Every line in the records below with the string "events" is to be copied out.

__DATA__
•••••
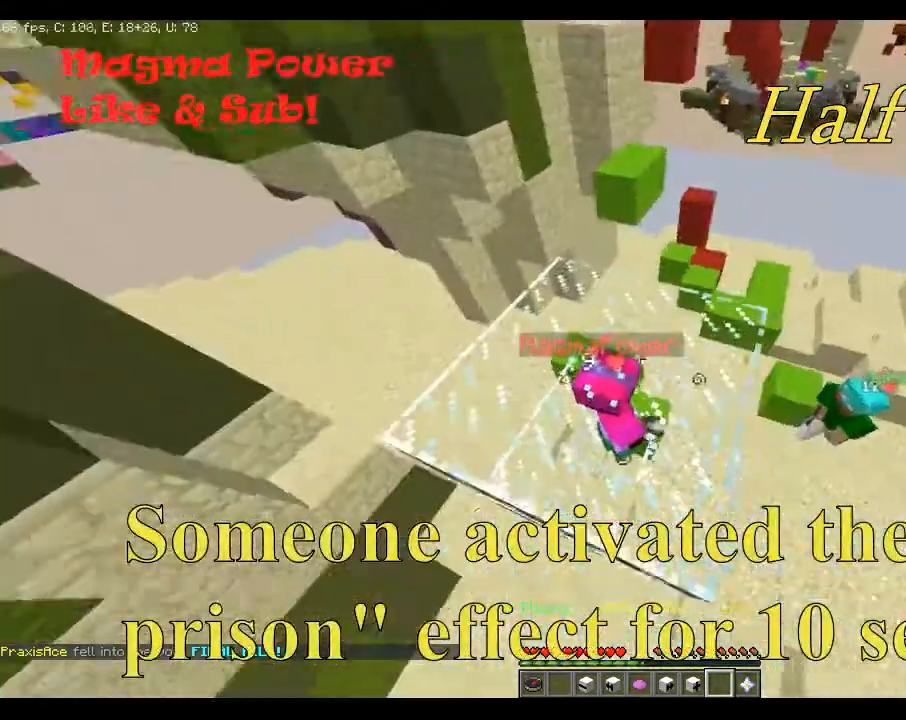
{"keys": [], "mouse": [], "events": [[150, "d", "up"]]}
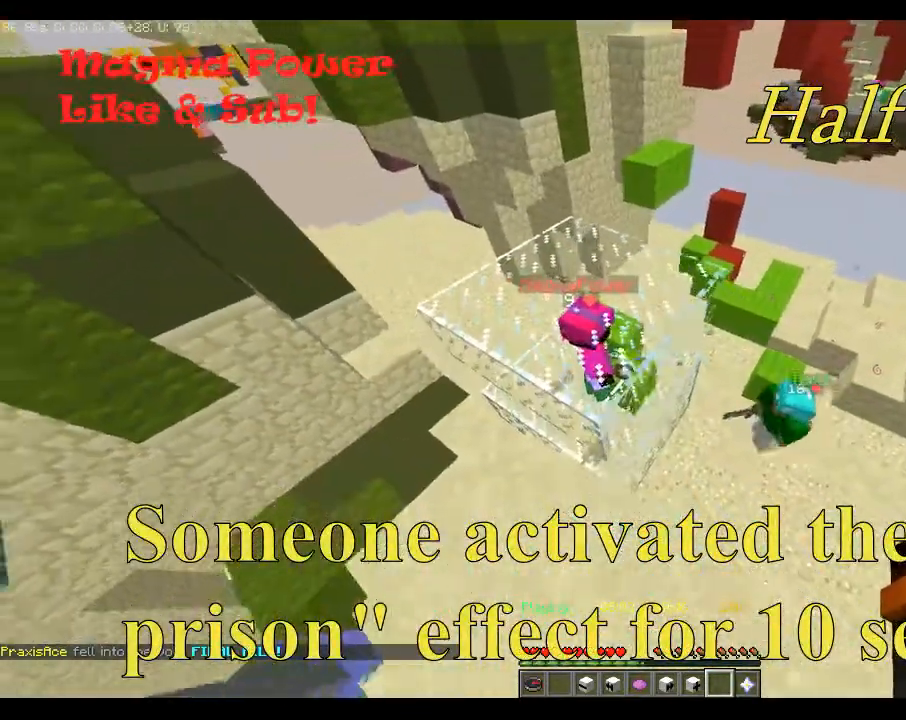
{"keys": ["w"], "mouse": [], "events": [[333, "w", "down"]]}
•••••
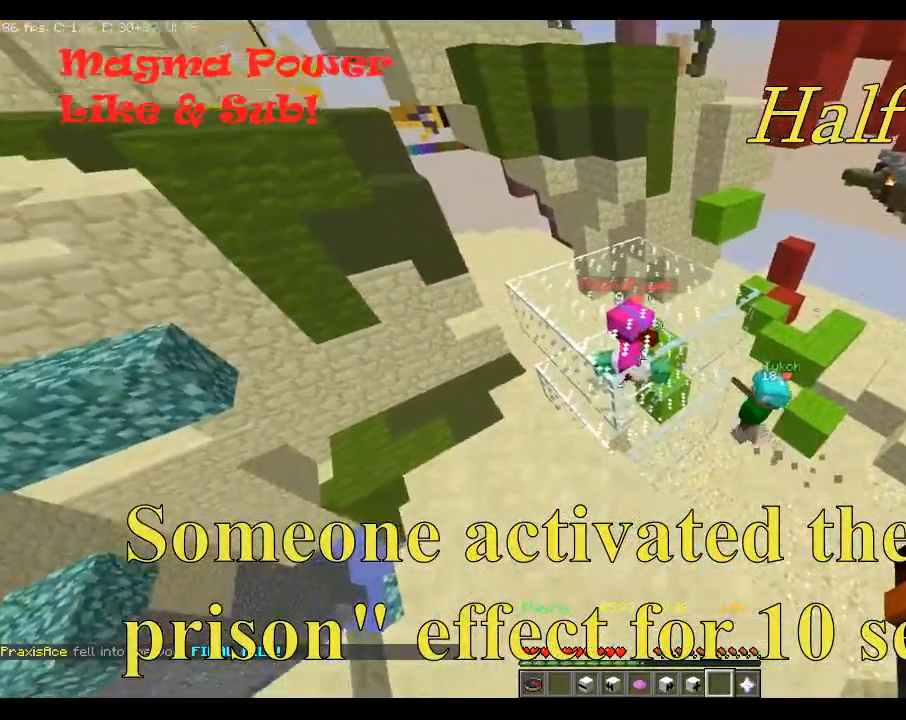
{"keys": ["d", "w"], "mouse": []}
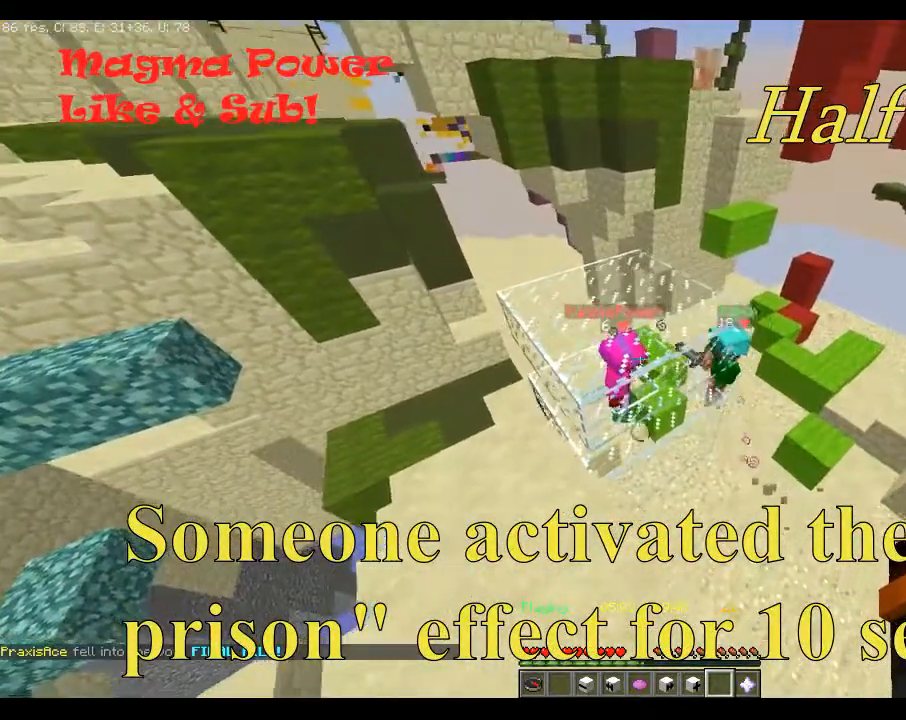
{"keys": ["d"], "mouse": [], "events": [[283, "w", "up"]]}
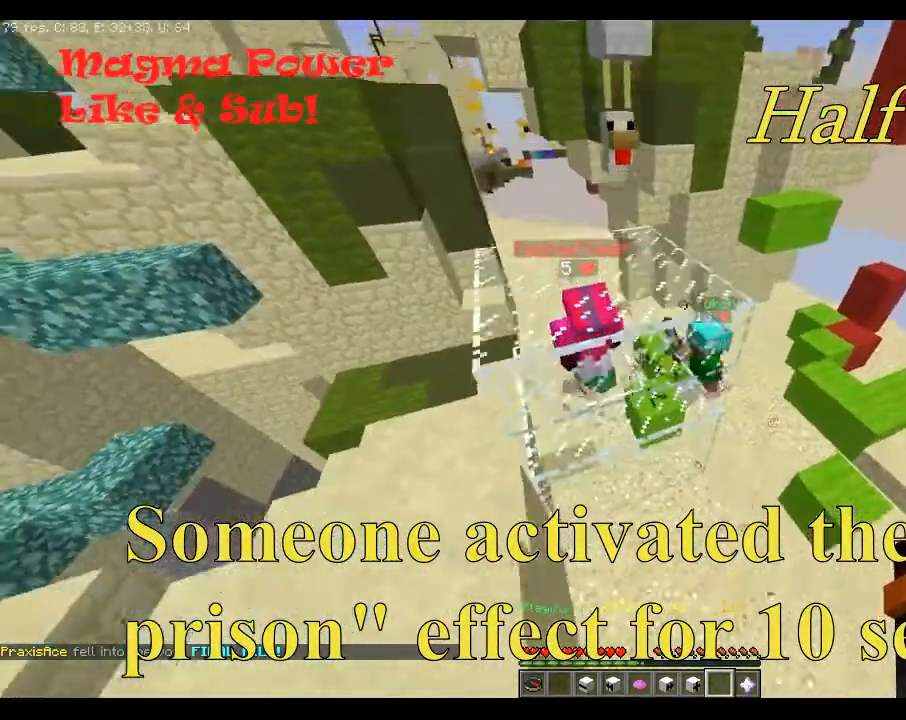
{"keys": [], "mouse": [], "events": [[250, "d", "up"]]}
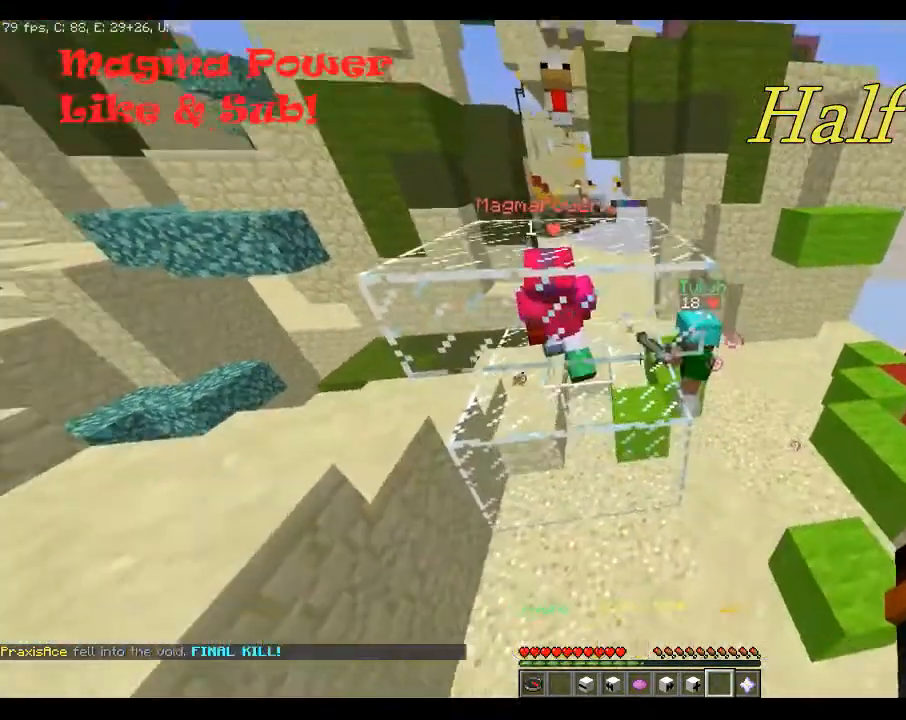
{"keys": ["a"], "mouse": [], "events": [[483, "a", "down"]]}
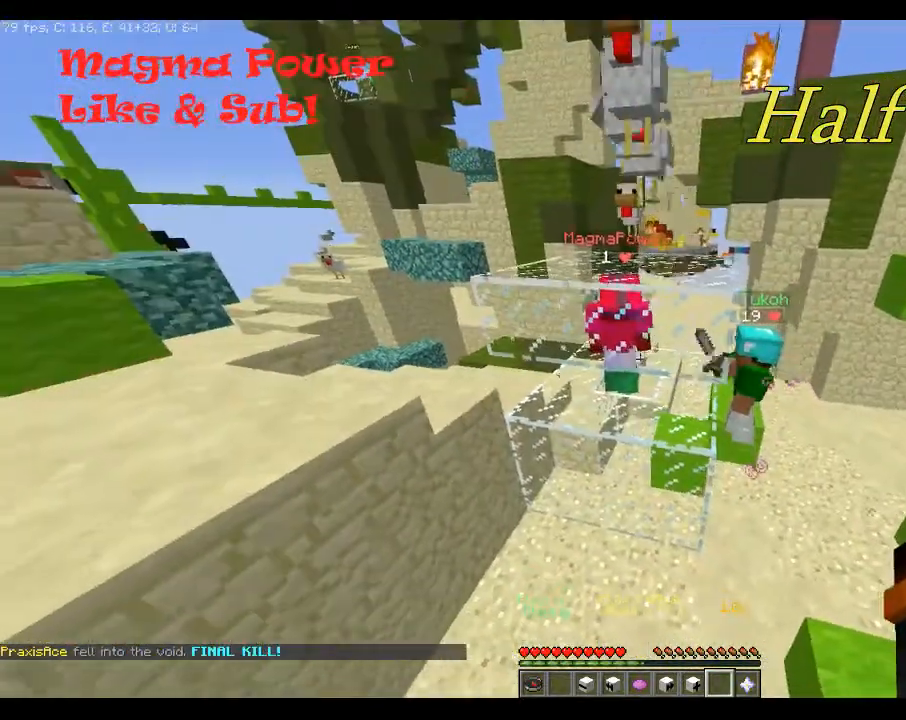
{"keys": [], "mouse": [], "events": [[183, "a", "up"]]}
•••••
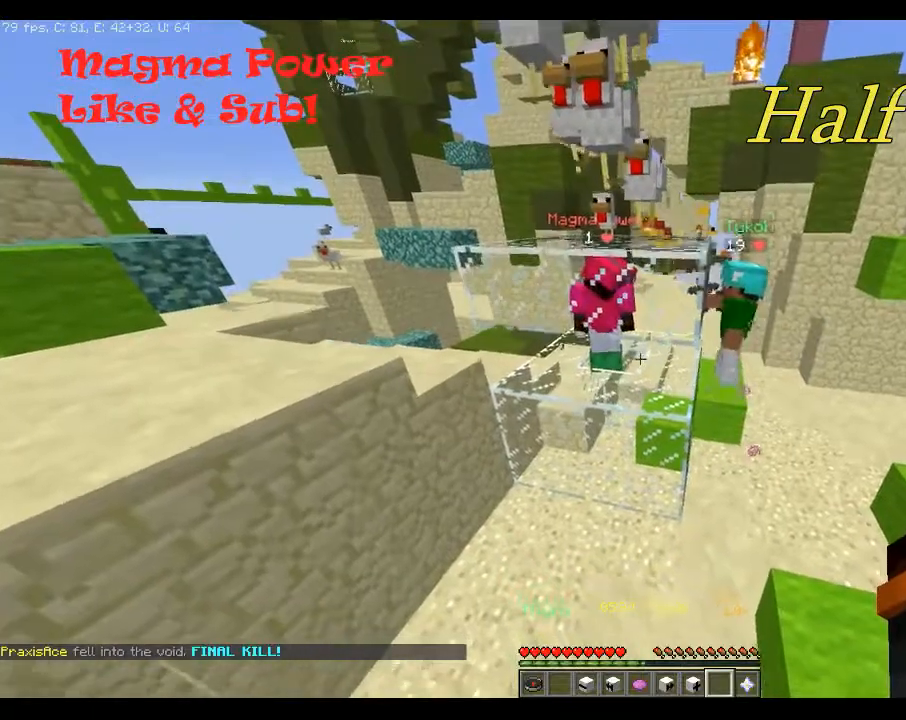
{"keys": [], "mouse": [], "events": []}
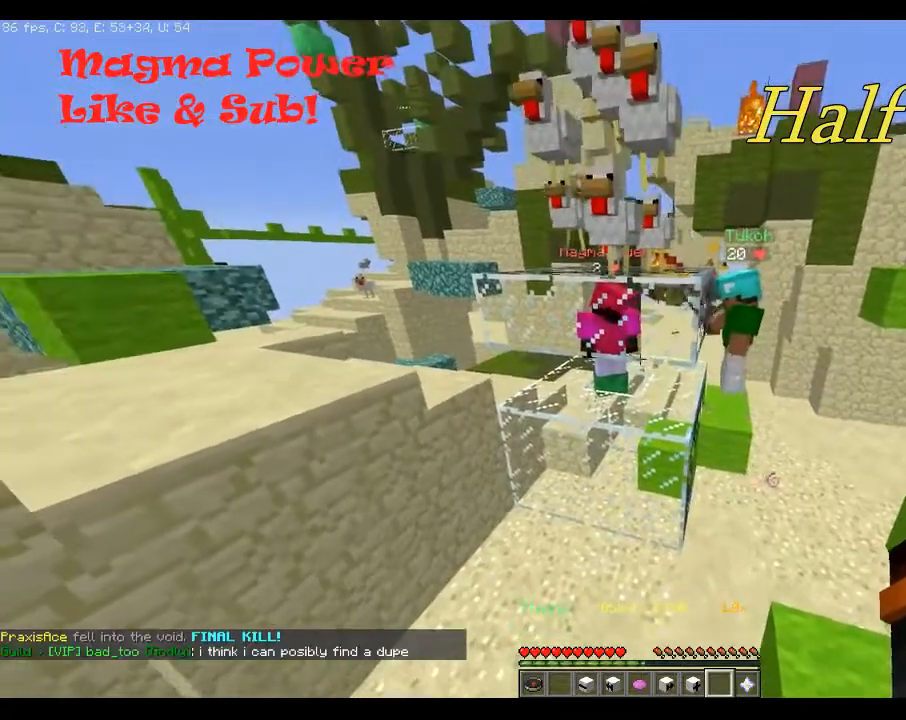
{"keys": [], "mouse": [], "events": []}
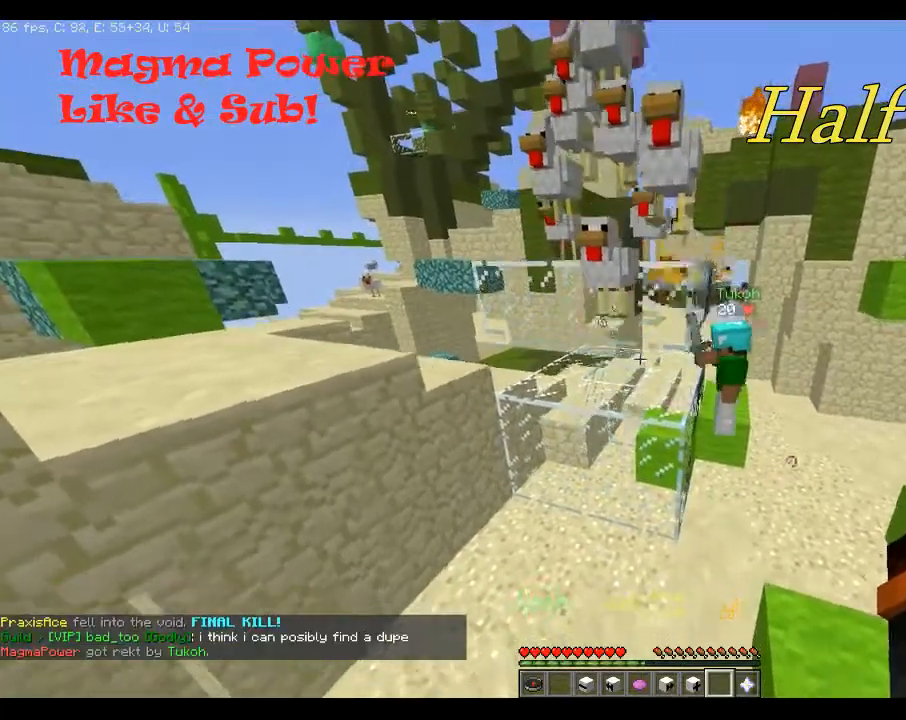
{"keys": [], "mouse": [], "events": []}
•••••
__OUTPUT FOR THIS TASK__
{"keys": [], "mouse": [], "events": [[150, "d", "up"]]}
{"keys": ["w"], "mouse": [], "events": [[333, "w", "down"]]}
{"keys": ["d"], "mouse": [], "events": [[283, "w", "up"]]}
{"keys": [], "mouse": [], "events": [[250, "d", "up"]]}
{"keys": ["a"], "mouse": [], "events": [[483, "a", "down"]]}
{"keys": [], "mouse": [], "events": [[183, "a", "up"]]}
{"keys": [], "mouse": [], "events": []}
{"keys": [], "mouse": [], "events": []}
{"keys": [], "mouse": [], "events": []}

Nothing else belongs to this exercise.